▶ _WORK ORDER_
Would you please transcribe, exactly as written, the lines of the entries below starting at the one that holds "0 Add four circle" and ending at the one that holds "20,1,$1+$1,$6,$7,$8,$9,0*", both included?

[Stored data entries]
==========

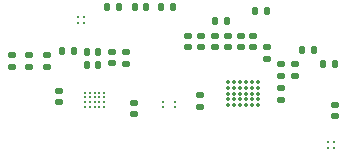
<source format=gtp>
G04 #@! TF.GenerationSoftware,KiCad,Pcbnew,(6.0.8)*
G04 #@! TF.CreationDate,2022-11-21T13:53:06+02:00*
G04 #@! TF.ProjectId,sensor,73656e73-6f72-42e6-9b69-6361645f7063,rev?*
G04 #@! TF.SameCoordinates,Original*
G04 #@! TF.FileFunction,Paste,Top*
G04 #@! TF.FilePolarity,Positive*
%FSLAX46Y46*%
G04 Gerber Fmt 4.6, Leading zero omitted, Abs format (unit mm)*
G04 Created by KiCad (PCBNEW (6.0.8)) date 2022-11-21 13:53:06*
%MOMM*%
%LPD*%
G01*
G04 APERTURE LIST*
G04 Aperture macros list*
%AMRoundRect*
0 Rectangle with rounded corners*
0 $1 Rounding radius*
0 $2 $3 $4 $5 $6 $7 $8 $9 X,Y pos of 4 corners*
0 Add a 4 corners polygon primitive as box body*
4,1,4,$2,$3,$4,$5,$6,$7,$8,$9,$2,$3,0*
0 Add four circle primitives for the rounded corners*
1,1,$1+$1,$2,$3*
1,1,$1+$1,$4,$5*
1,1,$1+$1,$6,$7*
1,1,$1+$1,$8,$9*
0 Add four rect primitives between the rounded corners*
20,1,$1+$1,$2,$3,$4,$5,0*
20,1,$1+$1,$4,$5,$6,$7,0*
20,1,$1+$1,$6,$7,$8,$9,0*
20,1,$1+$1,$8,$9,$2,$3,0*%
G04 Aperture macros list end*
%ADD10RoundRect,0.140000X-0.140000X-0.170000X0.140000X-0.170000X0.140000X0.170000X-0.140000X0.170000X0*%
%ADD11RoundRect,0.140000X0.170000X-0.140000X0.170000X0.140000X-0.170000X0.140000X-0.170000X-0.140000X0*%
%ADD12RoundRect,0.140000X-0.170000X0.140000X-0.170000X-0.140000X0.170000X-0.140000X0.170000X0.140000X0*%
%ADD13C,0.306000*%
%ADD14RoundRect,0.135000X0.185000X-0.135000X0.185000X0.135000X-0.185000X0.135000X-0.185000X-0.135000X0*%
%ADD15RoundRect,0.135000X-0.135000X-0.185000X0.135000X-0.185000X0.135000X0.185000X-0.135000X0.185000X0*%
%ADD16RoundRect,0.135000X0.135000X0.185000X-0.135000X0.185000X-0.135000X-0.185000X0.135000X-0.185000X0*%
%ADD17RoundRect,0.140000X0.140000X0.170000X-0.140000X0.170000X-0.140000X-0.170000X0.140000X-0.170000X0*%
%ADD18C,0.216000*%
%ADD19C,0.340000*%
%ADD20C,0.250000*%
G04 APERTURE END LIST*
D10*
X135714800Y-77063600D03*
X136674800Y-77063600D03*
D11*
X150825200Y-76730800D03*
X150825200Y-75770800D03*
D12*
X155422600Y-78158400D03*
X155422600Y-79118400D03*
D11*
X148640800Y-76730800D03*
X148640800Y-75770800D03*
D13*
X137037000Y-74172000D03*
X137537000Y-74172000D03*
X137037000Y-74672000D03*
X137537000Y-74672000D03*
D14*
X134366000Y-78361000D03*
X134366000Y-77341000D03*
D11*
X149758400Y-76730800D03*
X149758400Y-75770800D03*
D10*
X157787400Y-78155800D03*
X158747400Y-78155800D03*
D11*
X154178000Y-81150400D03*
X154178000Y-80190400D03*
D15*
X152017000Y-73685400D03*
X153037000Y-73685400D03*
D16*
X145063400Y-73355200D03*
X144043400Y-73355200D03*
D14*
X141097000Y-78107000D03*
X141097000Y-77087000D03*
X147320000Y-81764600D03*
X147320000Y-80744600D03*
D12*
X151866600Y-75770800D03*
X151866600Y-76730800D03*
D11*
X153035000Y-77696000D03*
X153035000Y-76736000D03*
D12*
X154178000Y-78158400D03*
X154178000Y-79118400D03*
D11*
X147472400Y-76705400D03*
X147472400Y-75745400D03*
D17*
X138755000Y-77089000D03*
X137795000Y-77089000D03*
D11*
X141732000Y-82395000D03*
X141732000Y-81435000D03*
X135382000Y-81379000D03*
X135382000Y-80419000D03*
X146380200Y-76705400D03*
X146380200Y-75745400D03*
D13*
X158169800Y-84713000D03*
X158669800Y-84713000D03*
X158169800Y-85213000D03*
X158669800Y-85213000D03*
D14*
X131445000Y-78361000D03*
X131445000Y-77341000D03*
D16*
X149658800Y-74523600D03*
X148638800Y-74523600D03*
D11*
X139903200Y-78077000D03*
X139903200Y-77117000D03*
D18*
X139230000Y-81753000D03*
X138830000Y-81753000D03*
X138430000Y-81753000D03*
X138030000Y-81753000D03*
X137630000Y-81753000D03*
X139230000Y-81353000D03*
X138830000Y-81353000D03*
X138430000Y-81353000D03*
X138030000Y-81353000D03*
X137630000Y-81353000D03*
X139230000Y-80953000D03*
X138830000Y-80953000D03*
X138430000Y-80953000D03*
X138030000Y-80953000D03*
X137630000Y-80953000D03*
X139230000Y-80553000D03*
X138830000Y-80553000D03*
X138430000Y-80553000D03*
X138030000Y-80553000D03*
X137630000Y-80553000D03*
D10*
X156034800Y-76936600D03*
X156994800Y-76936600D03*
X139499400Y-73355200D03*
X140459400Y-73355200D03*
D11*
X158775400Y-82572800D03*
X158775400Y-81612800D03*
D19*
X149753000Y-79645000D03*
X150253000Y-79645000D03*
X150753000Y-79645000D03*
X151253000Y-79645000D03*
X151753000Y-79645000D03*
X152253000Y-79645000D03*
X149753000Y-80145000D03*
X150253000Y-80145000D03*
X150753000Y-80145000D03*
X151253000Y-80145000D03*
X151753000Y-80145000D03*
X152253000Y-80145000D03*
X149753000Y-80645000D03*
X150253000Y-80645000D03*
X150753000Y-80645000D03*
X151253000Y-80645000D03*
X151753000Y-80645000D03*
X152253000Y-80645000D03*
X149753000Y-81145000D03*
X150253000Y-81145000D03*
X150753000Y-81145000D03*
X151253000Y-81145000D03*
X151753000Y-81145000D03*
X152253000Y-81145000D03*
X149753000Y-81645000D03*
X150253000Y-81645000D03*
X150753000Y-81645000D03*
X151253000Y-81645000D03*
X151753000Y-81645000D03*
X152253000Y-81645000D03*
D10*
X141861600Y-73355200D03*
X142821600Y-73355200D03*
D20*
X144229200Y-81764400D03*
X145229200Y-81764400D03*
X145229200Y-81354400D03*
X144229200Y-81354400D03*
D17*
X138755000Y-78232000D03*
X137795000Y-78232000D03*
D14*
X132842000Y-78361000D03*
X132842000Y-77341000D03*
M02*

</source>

==========

▶ _WRITTEN REPLY_
0 Add four circle primitives for the rounded corners*
1,1,$1+$1,$2,$3*
1,1,$1+$1,$4,$5*
1,1,$1+$1,$6,$7*
1,1,$1+$1,$8,$9*
0 Add four rect primitives between the rounded corners*
20,1,$1+$1,$2,$3,$4,$5,0*
20,1,$1+$1,$4,$5,$6,$7,0*
20,1,$1+$1,$6,$7,$8,$9,0*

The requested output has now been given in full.